Covid and the pain that rests behind

By : Community Reporter
Feb 18, 2022

As our society stumbles to normalcy with the third wave of Covid receding, it is time to look back at what we have lost. Covid has affected the lives of people, in ways we can't even imagine. People have lost a lot and some of these losses are irrevocable leaving behind a huge void and a lot of pain. But as they say 'the life goes on'. We bring you individual stories of those who lost, dealt with it, and stood up again.

Rashi Saxena (42), a resident of Noida, knows this sense of loss all too well. Rashi got married to Mohit Saxena in 2003 and they have 16 years old son. Says she, “It all happened in a very short period. My husband was working on a very good profile in a corporate office as a senior manager. When the second wave of Covid pandemic stuck, my husband not only lost his job, but he also lost his life too.”

After his passing away the family faced not only emotional loss but a financial one too as he was the only earning member of the family. There was now the issue of earning the daily bread and some EMI' to pay. As Rashi was a homemaker, she was left wondering what to do.

Says Rashi, "After losing his job, my husband and I decided to become vegetable sellers through a private app." They started to sell vegetables daily and become agents of that app.
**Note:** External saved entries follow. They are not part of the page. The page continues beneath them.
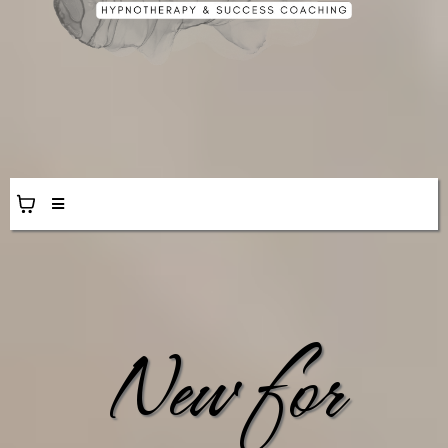
New for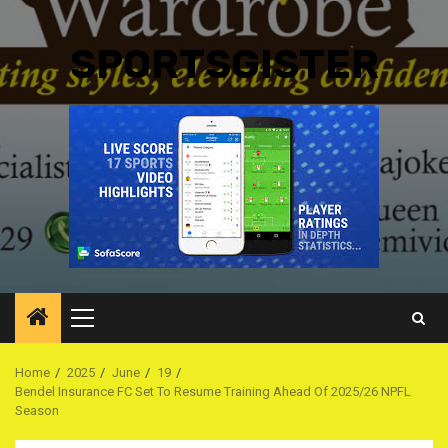
SPORTSGISTER
Primary
Menu
Home
2025
June
19
Bendel Insurance FC Set To Resume Training Ahead Of 2025/26 NPFL
Season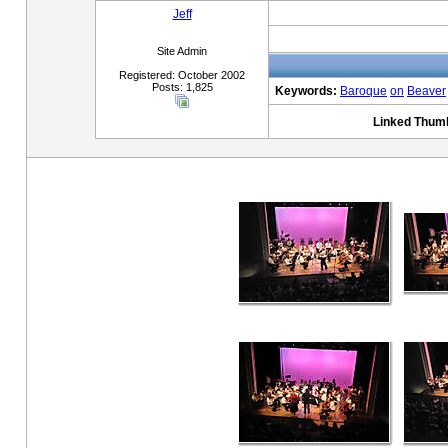
Jeff
Site Admin
Registered: October 2002
Posts: 1,825
Keywords:
Baroque
on
Beaver
Linked Thumb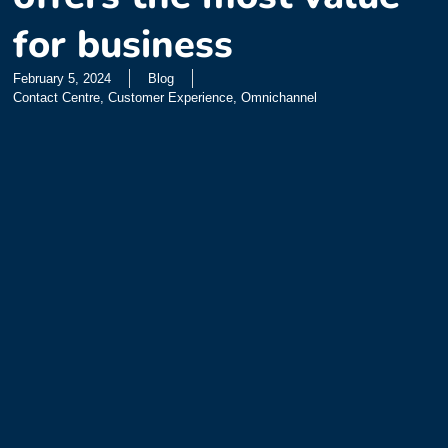
for business
February 5, 2024
Blog
Contact Centre
,
Customer Experience
,
Omnichannel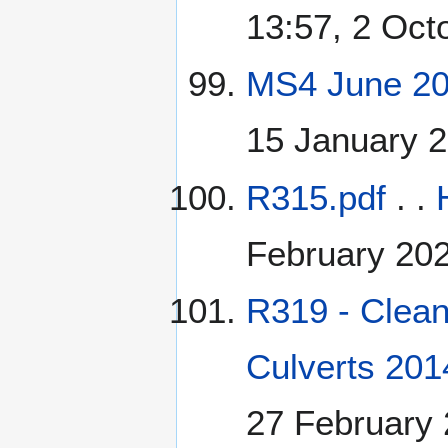
13:57, 2 Oct
MS4 June 20
15 January 
R315.pdf
. .
February 20
R319 - Clean
Culverts 201
27 February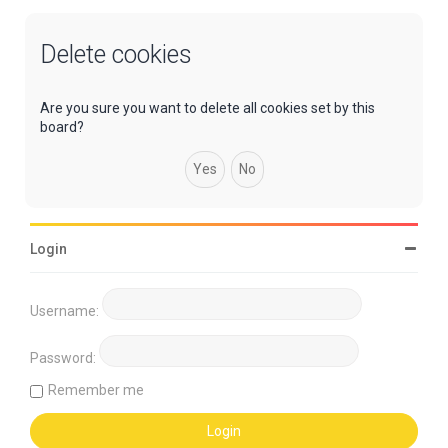
Delete cookies
Are you sure you want to delete all cookies set by this
board?
Login
Username:
Password:
Remember me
Both husband and wife worked hard. In the evening they distributed the pamphlets and brochures and in the early morning, they delivered vegetables, door to door. When the world was locked inside the four walls of a home to safeguard themself from Covid, this couple was on the duty to provide for their customers' daily needs. "During those days we contracted Covid. I was able to survive it but my husband passed away," says Rashi.

The biggest challenge for Rashi was now to take care of her senior citizen mother-in-law, who is bed-ridden and to make sure the education of her son continues uninterrupted.

Rashi is still working for that private mobile application and delivering fruits and vegetables door to door every day at 4 am. After that, she helps her mother cook food. Her elderly parents have moved in with her to take care of her mother-in-law in her absence. Then she rushes to her office where she works as a data entry operator. “After my husband passed away I got this data entry job in an insurance company. This is the first job I have done in my life." To fulfill her financial needs, Rashi, is trying different things. Besides her vegetable selling work, she is also doing a business of selling dry fruits from her home in Gaur city 1.
 

Rashi's is one of the many such stories that one comes across after the Covid pandemic. Like many such survivors, she too fights on, trying to survive the best way she can.